# EL TORREON BICYCLE SWAP 4.0 WEST BOTTOMS EDITION (KANSAS CITY, MO)



## 10~18kustoms (Aug 8, 2022)

EL TORREON BICYCLE SWAP 4.0 WEST BOTTOMS EDITION (till we find a better name)

** DATE CHANGED TO OCTOBER 22nd **
SATURDAY • OCTOBER  22ST • 2 0 2 2 
EARLY O'CLOCK (like it was 22 years ago)
UNDER THE I-670 VIADUCT. KANSAS CITY WEST BOTTOMS
–
• Anything Bicycle • Parts • Accessories • Apparel • Tools •
• Literature • Vintage • Rare • New • Rusty • Minty fresh •
• Buyers • Sellers • Oooo's • Ahhh's • Solicited Opinions •
• Unsolicited Opinions • Old Friends • New Friends • Gab •
–
We don't know the booth price yet, TBA.
–
We want to acknowledge the gracious accommodation
provided by the good folks of Strawberry Swing.
Info added as available.
_
All types of bikes are welcome and
the meet will be "laid-back" as always.


----------



## 10~18kustoms (Sep 18, 2022)

OK, this is not my event. I was just trying to share it and help out with the promotion. I just got this message from one of the promoters. I know this is a difficult last-minute date change for me and wanted to share. NOT the 1st. now the 22nd! 
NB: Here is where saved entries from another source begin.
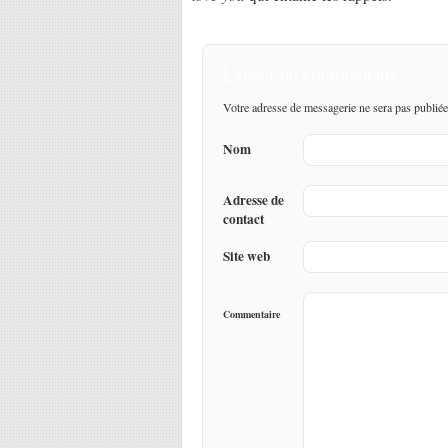
Laisser un commentaire
Votre adresse de messagerie ne sera pas publiée
Nom
Adresse de
contact
Site web
Commentaire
"Apologies for the delay getting back to you. I finally got a figure from Jay. We're going to keep it at $15 per space and each space is the size of a parking space same as last year. But the difficult news is that it's been moved to Saturday, October 22nd. A City screw-up & Jay had no choice in the matter. I hope you'll still be able to make it."


----------



## 10~18kustoms (Sep 19, 2022)

** DATE CHANGED TO OCTOBER 22nd **


----------